▸ **Activity**:
Transcribe the data below verbatim from the line with "framhäver nyckelelement och" to the line with "denna fascinerande metafor.". Include both of those lines.

▸ **Material for this exercise**:

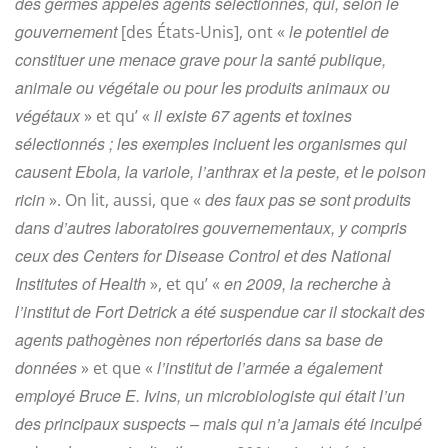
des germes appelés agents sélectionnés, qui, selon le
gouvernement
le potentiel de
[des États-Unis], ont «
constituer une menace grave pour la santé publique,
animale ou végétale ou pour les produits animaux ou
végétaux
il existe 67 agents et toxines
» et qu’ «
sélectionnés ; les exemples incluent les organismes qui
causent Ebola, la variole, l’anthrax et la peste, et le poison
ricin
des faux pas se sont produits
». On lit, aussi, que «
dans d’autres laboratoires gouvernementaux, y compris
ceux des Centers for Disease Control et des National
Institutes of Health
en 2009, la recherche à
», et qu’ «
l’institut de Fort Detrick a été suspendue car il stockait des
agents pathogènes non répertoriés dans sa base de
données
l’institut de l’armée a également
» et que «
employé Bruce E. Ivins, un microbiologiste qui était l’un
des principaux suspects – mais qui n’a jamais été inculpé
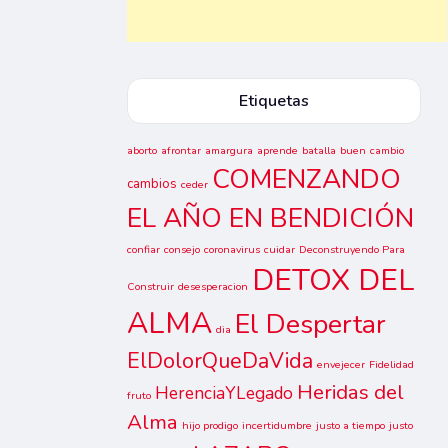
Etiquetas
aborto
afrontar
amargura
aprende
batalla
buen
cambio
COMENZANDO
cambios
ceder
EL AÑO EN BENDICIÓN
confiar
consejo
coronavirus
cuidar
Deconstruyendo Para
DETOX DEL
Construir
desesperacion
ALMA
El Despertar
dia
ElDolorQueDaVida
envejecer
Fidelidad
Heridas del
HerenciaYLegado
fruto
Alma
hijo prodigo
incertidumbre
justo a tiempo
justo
...
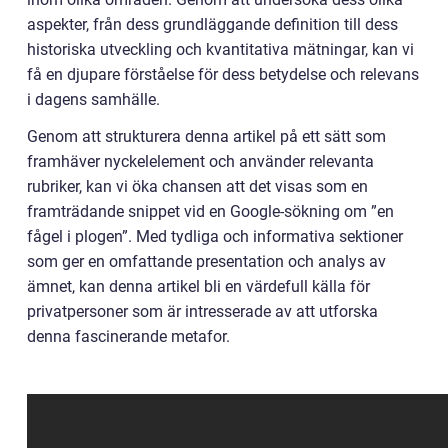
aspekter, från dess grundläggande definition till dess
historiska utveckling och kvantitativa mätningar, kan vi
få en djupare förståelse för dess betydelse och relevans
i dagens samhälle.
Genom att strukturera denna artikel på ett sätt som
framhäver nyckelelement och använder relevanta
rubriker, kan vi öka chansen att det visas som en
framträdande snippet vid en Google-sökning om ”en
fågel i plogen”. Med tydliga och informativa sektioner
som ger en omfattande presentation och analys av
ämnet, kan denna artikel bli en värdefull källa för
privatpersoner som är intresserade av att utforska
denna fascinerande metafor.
...
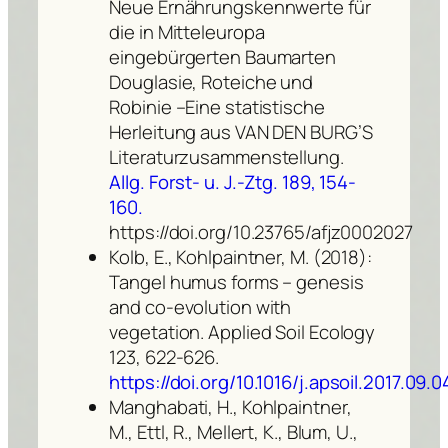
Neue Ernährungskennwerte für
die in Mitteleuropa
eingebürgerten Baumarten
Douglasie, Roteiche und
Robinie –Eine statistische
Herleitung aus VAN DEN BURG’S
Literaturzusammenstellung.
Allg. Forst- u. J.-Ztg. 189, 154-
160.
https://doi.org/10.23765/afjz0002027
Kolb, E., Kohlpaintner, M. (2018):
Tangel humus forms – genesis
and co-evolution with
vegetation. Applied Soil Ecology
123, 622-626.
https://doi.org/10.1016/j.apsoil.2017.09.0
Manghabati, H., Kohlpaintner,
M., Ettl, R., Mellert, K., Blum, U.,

▸ **Problem solution**:
framhäver nyckelelement och använder relevanta
rubriker, kan vi öka chansen att det visas som en
framträdande snippet vid en Google-sökning om ”en
fågel i plogen”. Med tydliga och informativa sektioner
som ger en omfattande presentation och analys av
ämnet, kan denna artikel bli en värdefull källa för
privatpersoner som är intresserade av att utforska
denna fascinerande metafor.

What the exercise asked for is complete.